*** Opening THE RECORDS ***

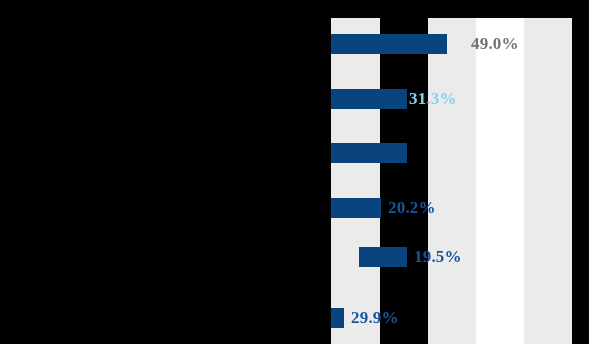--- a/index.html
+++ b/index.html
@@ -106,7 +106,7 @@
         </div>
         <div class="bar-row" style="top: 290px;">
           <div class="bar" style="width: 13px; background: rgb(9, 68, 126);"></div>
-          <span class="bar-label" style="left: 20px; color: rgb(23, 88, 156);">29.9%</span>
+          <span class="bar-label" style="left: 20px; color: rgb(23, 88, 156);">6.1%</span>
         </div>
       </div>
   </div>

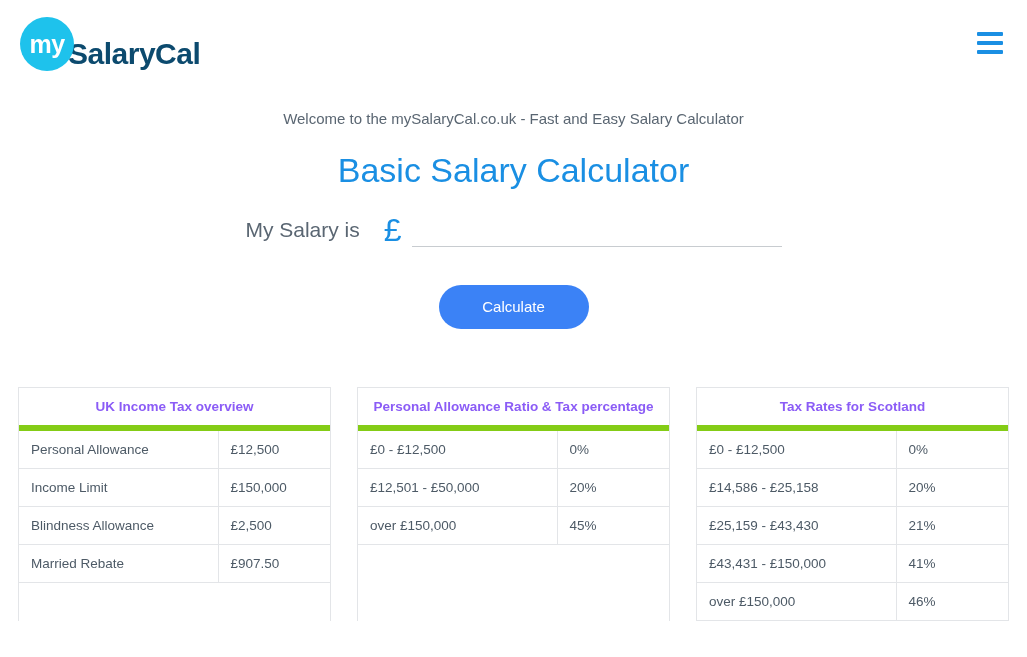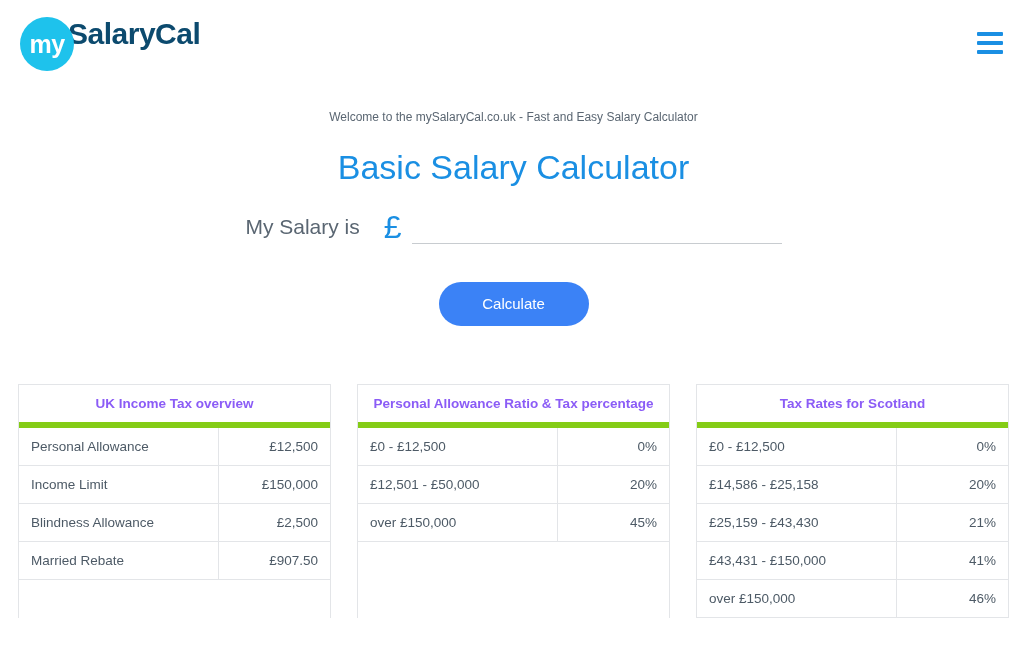--- a/index.html
+++ b/index.html
@@ -21,7 +21,7 @@
   }
   .logo {
     display: flex;
-    align-items: flex-start;
+    align-items: flex-end;
     margin-left: 20px;
   }
   .logo-circle {

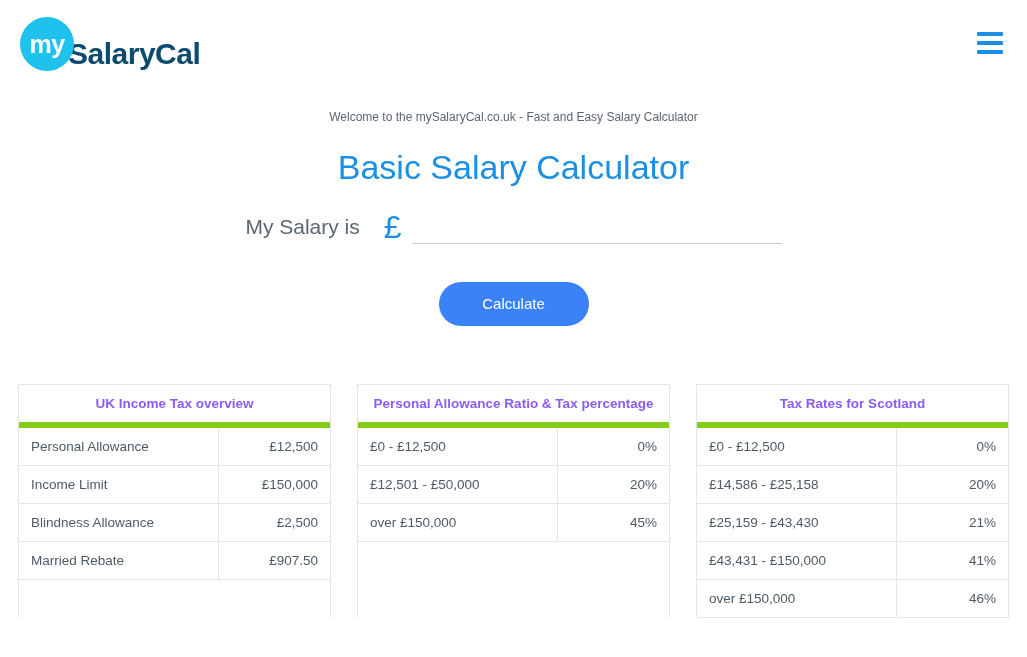--- a/index.html
+++ b/index.html
@@ -70,7 +70,7 @@
   .welcome {
     text-align: center;
     color: #5a6672;
-    font-size: 12px;
+    font-size: 15px;
     margin-top: 22px;
   }
   .page-title {

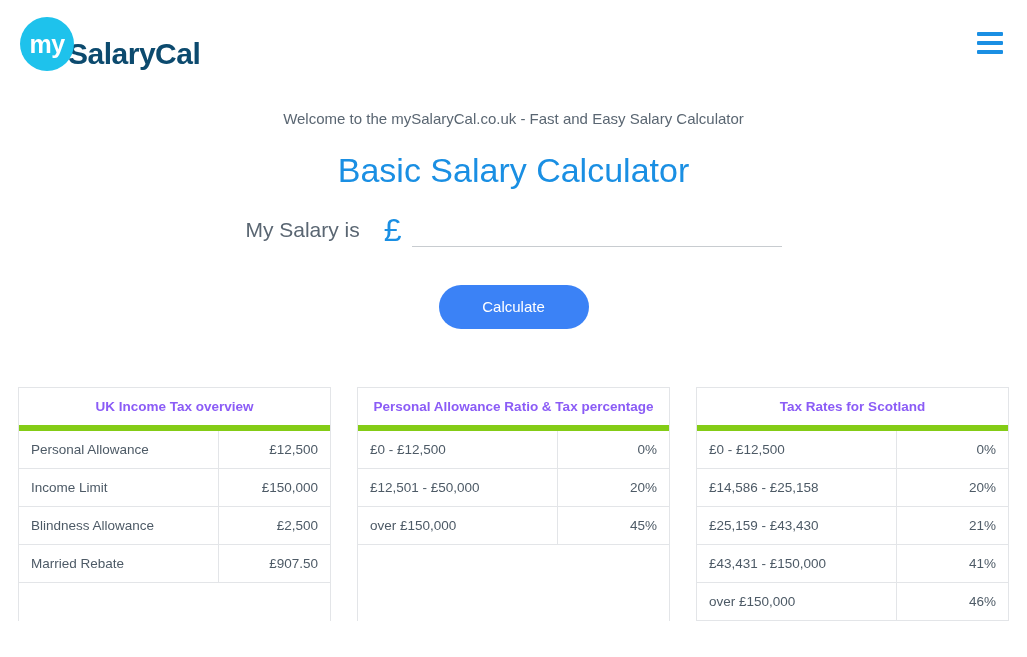--- a/index.html
+++ b/index.html
@@ -164,7 +164,6 @@
   }
   .table-block td.col-b {
     width: 36%;
-    text-align: right;
   }
 </style>
 </head>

*** Closing THE RECORDS ***

**PROBLEM STATEMENT**
Reproduce the whole of the data, word for word, and omit its pictures.

**ANSWER TO THIS TASK**
--- a/index.html
+++ b/index.html
@@ -106,7 +106,7 @@
         </div>
         <div class="bar-row" style="top: 290px;">
           <div class="bar" style="width: 13px; background: rgb(9, 68, 126);"></div>
-          <span class="bar-label" style="left: 20px; color: rgb(23, 88, 156);">29.9%</span>
+          <span class="bar-label" style="left: 20px; color: rgb(23, 88, 156);">6.1%</span>
         </div>
       </div>
   </div>

--- a/index.html
+++ b/index.html
@@ -21,7 +21,7 @@
   }
   .logo {
     display: flex;
-    align-items: flex-start;
+    align-items: flex-end;
     margin-left: 20px;
   }
   .logo-circle {

--- a/index.html
+++ b/index.html
@@ -70,7 +70,7 @@
   .welcome {
     text-align: center;
     color: #5a6672;
-    font-size: 12px;
+    font-size: 15px;
     margin-top: 22px;
   }
   .page-title {

--- a/index.html
+++ b/index.html
@@ -164,7 +164,6 @@
   }
   .table-block td.col-b {
     width: 36%;
-    text-align: right;
   }
 </style>
 </head>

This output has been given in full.